*Work to complete*. Consider the entries given below. Count the lines that include "điểm" and give only the count.

Segment Open

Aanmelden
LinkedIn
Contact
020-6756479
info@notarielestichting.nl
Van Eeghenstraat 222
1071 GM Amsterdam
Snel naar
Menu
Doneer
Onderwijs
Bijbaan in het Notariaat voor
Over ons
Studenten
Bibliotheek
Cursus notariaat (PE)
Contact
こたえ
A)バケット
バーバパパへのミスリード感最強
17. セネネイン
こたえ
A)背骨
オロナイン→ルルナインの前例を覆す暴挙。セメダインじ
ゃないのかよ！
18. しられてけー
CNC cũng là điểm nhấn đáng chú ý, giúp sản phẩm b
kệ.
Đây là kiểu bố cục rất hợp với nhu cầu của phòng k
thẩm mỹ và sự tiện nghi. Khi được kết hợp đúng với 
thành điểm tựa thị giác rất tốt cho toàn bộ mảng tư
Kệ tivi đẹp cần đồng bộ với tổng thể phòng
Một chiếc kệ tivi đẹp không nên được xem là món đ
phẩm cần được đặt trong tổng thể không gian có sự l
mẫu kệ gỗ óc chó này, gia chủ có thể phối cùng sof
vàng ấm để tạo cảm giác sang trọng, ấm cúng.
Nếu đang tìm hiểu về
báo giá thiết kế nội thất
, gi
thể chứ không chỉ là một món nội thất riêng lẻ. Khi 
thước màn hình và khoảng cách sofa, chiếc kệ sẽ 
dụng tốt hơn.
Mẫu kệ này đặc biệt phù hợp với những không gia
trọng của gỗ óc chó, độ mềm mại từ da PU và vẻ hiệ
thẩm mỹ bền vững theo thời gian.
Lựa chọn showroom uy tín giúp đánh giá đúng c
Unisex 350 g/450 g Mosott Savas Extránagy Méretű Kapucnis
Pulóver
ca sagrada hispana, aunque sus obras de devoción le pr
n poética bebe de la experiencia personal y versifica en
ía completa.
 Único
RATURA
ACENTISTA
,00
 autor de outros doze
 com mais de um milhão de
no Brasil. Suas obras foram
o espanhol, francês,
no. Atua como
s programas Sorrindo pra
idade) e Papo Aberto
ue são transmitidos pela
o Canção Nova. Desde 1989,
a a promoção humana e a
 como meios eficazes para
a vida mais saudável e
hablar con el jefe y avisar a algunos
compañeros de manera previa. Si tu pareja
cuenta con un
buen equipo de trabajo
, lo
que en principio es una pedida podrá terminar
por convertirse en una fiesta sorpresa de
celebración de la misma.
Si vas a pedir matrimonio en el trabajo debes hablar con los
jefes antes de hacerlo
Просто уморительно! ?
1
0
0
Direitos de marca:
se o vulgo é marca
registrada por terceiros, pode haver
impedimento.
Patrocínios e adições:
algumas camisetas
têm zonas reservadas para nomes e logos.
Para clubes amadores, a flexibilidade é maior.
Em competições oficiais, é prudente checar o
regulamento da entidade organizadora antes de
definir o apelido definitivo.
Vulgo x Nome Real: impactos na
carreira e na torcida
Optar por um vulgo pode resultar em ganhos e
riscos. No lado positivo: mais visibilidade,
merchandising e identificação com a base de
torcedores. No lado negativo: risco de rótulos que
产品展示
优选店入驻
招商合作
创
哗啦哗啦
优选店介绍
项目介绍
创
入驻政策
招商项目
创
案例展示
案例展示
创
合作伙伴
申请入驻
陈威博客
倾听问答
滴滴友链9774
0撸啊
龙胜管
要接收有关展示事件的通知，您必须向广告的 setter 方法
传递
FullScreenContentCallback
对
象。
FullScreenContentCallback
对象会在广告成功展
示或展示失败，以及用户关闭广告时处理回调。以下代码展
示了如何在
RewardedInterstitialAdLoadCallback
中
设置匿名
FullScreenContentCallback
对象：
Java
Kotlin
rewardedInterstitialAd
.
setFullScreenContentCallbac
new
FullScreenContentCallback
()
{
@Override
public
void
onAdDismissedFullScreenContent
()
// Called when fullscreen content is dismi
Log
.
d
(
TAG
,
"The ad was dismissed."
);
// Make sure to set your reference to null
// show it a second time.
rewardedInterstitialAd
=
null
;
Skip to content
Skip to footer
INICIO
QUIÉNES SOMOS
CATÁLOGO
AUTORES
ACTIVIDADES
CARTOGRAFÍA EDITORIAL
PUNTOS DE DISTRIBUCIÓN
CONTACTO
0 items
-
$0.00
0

Segment Closed

*Task answer*. 2